We will mix up the feature matching and findHomography from calib3d module to find known objects in a complex image.

Basics

So what we did in last session? We used a queryImage, found some feature points in it, we took another trainImage, found the features in that image too and we found the best matches among them. In short, we found locations of some parts of an object in another cluttered image. This information is sufficient to find the object exactly on the trainImage.

For that, we can use a function from calib3d module, ie cv.findHomography(). If we pass the set of points from both the images, it will find the perspective transformation of that object. Then we can use cv.perspectiveTransform() to find the object. It needs at least four correct points to find the transformation.

We have seen that there can be some possible errors while matching which may affect the result. To solve this problem, algorithm uses RANSAC or LEAST_MEDIAN. cv.findHomography() returns a mask which specifies the inlier and outlier points.

Code

First, as usual, let’s find SIFT features in images and apply the ratio test to find the best matches.

import numpy as np
import cv2 as cv
from matplotlib import pyplot as plt

MIN_MATCH_COUNT = 10

img1 = cv.imread('box.png', cv.IMREAD_GRAYSCALE)          # queryImage
img2 = cv.imread('box_in_scene.png', cv.IMREAD_GRAYSCALE)  # trainImage

sift = cv.SIFT_create()

kp1, des1 = sift.detectAndCompute(img1, None)
kp2, des2 = sift.detectAndCompute(img2, None)

FLANN_INDEX_KDTREE = 1
index_params = dict(algorithm=FLANN_INDEX_KDTREE, trees=5)
search_params = dict(checks=50)

flann = cv.FlannBasedMatcher(index_params, search_params)
matches = flann.knnMatch(des1, des2, k=2)
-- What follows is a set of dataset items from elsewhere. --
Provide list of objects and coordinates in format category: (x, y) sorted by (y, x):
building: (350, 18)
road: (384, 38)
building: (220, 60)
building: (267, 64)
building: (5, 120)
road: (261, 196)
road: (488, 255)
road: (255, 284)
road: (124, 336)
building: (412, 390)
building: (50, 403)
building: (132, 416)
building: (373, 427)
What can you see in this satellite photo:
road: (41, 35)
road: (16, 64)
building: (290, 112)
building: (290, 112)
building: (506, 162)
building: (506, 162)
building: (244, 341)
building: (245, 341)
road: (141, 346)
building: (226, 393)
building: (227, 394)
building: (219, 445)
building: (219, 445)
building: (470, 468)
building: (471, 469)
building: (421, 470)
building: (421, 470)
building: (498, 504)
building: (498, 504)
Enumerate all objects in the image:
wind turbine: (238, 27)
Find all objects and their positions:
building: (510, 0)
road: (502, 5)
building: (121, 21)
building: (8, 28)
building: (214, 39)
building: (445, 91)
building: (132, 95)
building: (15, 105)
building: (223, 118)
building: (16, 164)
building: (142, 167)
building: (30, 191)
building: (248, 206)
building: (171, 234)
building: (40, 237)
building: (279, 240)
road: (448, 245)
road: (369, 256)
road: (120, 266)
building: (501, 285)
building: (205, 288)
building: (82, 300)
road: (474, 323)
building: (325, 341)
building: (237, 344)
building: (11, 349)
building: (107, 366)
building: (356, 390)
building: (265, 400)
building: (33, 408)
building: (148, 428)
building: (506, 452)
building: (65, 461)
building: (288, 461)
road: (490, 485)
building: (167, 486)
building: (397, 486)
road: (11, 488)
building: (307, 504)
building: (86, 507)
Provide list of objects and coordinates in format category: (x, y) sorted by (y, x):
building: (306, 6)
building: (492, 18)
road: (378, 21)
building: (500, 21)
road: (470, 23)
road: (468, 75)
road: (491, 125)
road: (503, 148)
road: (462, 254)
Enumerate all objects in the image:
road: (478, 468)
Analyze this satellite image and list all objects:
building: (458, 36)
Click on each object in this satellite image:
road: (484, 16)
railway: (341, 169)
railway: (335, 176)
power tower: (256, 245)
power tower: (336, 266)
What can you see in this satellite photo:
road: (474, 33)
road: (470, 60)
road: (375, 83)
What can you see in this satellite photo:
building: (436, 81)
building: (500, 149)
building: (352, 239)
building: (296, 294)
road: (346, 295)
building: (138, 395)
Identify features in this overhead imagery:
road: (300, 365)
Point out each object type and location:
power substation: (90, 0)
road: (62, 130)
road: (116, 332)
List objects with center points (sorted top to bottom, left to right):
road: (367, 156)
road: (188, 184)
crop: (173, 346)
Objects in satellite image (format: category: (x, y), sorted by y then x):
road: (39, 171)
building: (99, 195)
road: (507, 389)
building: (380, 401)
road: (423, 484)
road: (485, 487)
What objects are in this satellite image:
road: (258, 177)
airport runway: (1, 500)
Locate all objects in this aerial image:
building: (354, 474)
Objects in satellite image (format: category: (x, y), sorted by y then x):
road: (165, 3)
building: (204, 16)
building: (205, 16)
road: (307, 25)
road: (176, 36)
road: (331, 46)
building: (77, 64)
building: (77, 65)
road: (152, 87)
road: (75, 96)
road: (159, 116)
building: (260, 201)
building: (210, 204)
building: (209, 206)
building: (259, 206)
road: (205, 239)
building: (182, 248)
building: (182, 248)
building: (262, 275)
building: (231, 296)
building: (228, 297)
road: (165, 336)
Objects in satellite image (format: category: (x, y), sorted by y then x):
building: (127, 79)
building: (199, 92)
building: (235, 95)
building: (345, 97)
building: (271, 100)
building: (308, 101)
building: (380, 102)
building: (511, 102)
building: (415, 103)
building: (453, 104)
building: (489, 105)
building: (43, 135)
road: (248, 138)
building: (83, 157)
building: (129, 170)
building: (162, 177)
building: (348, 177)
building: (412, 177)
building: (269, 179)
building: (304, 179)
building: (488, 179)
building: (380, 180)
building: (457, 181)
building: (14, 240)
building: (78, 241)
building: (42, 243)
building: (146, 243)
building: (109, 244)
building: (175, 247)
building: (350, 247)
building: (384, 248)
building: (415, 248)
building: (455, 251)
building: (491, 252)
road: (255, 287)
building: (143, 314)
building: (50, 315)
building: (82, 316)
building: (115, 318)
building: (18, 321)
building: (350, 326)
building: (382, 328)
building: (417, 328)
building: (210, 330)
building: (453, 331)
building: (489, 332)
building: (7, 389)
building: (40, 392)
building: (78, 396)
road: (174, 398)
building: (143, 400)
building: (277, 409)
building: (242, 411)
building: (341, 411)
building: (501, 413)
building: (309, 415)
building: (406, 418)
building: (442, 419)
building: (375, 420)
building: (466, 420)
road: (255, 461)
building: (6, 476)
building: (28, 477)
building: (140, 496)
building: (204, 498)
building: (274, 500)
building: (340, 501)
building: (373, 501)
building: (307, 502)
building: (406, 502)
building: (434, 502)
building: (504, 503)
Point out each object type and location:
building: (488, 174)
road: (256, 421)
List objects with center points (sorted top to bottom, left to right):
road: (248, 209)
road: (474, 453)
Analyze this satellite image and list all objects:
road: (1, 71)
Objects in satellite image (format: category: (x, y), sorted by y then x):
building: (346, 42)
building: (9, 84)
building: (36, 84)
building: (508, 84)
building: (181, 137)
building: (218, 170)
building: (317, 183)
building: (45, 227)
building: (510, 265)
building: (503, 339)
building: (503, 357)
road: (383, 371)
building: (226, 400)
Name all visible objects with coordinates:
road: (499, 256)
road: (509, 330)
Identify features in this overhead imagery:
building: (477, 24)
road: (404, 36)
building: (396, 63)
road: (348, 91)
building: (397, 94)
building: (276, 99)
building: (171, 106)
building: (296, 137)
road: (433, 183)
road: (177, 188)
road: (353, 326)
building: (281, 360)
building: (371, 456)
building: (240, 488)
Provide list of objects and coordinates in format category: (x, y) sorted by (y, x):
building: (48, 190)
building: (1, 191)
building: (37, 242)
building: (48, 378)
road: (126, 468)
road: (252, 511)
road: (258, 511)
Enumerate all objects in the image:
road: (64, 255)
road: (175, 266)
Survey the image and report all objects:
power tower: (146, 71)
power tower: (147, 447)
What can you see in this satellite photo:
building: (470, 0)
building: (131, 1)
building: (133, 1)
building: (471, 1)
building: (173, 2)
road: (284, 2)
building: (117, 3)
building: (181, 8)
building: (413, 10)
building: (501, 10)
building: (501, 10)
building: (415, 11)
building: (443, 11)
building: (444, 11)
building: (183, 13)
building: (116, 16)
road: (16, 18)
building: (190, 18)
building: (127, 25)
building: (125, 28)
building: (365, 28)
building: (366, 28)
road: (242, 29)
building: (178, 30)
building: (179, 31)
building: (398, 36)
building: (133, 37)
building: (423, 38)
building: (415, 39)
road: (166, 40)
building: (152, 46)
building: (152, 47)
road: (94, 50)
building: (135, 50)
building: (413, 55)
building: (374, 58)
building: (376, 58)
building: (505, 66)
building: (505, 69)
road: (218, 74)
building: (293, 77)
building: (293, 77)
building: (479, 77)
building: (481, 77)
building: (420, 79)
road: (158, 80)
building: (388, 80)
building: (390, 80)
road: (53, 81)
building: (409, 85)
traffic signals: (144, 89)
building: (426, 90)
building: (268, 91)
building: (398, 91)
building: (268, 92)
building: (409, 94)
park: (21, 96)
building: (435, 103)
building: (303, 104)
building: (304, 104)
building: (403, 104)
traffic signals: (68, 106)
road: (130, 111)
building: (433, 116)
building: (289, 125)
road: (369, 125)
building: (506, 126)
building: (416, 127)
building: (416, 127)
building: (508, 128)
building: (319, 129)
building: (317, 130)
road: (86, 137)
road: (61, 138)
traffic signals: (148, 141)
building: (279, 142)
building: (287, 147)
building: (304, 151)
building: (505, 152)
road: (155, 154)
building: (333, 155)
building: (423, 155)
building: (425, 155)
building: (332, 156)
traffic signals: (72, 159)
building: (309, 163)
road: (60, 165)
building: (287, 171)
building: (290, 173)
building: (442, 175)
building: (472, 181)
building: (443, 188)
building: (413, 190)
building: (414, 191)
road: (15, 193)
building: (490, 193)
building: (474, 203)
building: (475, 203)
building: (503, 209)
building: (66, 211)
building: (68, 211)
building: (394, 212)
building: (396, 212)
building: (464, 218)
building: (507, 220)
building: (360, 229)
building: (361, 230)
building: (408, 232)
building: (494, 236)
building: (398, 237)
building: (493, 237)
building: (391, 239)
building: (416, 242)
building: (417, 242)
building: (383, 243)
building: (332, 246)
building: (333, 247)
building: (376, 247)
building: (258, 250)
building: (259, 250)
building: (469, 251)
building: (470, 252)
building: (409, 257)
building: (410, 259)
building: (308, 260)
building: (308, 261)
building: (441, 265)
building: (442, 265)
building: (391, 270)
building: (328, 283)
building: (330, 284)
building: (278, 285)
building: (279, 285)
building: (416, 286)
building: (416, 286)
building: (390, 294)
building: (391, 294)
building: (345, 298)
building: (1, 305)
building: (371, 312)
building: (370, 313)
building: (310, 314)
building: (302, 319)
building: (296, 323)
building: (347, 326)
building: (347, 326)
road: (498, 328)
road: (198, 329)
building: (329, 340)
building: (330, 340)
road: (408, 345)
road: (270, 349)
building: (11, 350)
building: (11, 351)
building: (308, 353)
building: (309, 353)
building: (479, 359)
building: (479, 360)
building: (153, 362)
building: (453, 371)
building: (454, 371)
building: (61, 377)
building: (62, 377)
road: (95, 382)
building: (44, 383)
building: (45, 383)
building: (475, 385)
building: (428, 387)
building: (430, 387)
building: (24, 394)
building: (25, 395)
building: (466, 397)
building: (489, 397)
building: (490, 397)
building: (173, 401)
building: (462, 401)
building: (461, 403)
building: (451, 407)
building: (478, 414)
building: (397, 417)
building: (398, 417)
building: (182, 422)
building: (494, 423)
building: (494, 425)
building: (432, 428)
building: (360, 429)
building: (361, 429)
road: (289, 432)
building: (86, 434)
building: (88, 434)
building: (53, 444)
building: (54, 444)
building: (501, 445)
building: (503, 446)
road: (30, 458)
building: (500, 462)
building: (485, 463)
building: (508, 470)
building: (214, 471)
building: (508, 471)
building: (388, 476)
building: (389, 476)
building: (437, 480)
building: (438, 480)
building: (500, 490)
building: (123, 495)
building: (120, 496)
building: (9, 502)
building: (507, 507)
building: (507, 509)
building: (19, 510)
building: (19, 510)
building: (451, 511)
# store all the good matches as per Lowe's ratio test.
good = []
for m, n in matches:
    if m.distance < 0.7 * n.distance:
        good.append(m)

Now we set a condition that at least 10 matches are to be there to find the object. If enough matches are found, we extract the locations of matched keypoints in both the images. They are passed to find the perspective transformation. Once we get this 3x3 transformation matrix, we use it to transform the corners of queryImage to corresponding points in trainImage.

if len(good) > MIN_MATCH_COUNT:
    src_pts = np.float32([kp1[m.queryIdx].pt for m in good]).reshape(-1, 1, 2)
    dst_pts = np.float32([kp2[m.trainIdx].pt for m in good]).reshape(-1, 1, 2)

    M, mask = cv.findHomography(src_pts, dst_pts, cv.RANSAC, 5.0)
    matchesMask = mask.ravel().tolist()

    h, w = img1.shape
    pts = np.float32([[0, 0], [0, h - 1], [w - 1, h - 1], [w - 1, 0]]).reshape(-1, 1, 2)
    dst = cv.perspectiveTransform(pts, M)

    img2 = cv.polylines(img2, [np.int32(dst)], True, 255, 3, cv.LINE_AA)

else:
    print("Not enough matches are found - {}/{}".format(len(good), MIN_MATCH_COUNT))
    matchesMask = None

draw_params = dict(matchColor=(0, 255, 0),  # draw matches in green color
                   singlePointColor=None,
                   matchesMask=matchesMask,  # draw only inliers
                   flags=2)

img3 = cv.drawMatches(img1, kp1, img2, kp2, good, None, **draw_params)

plt.imshow(img3, 'gray'), plt.show()